SOURCE INFORMATION ->

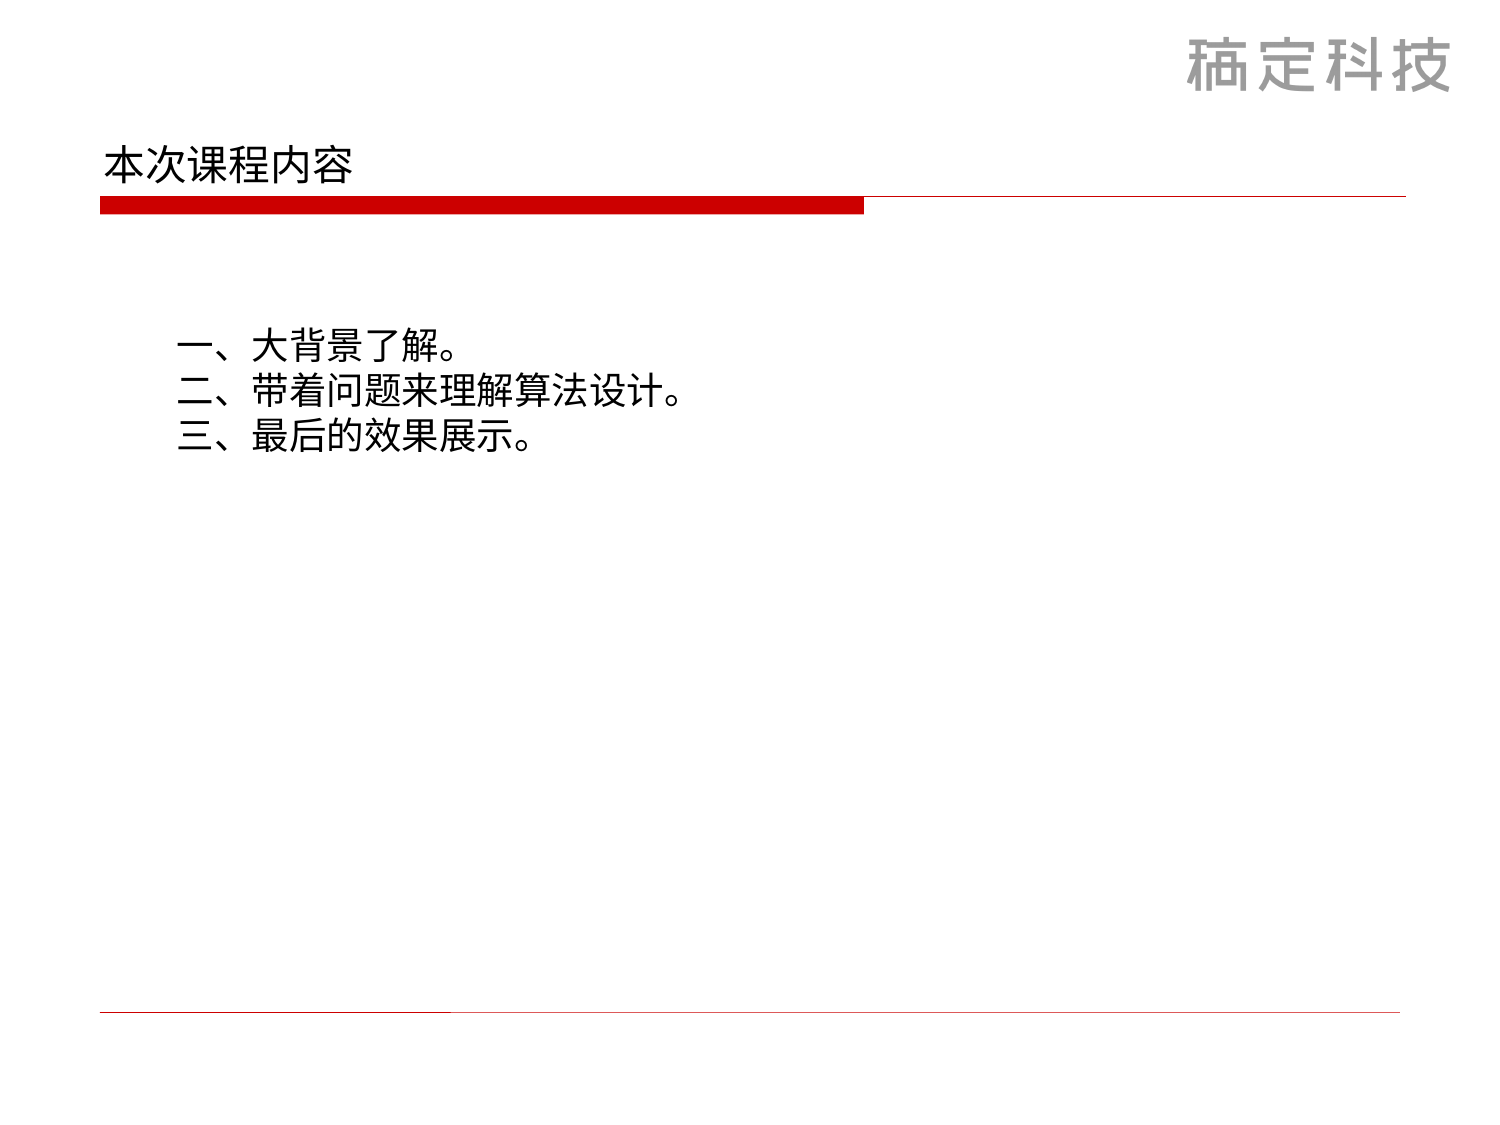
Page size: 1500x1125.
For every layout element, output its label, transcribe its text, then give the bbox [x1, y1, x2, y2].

==

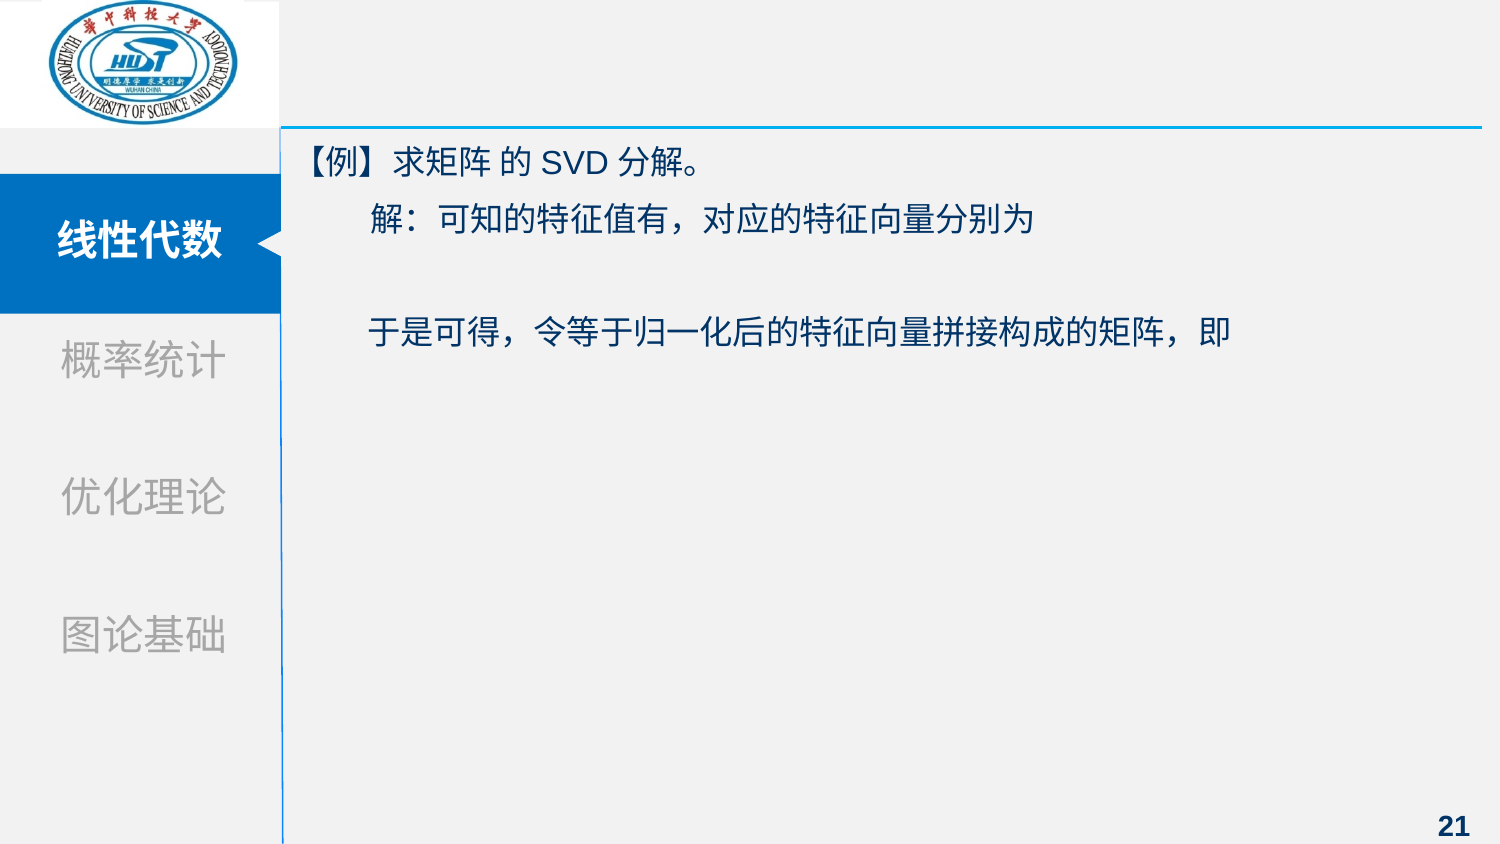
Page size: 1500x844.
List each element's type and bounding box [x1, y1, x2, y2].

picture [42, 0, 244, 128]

WORK REQUEST ->
Count the lines of the data that hold the string "Page". The answer should be that number alone.

PROBLEM SOLUTION ->
2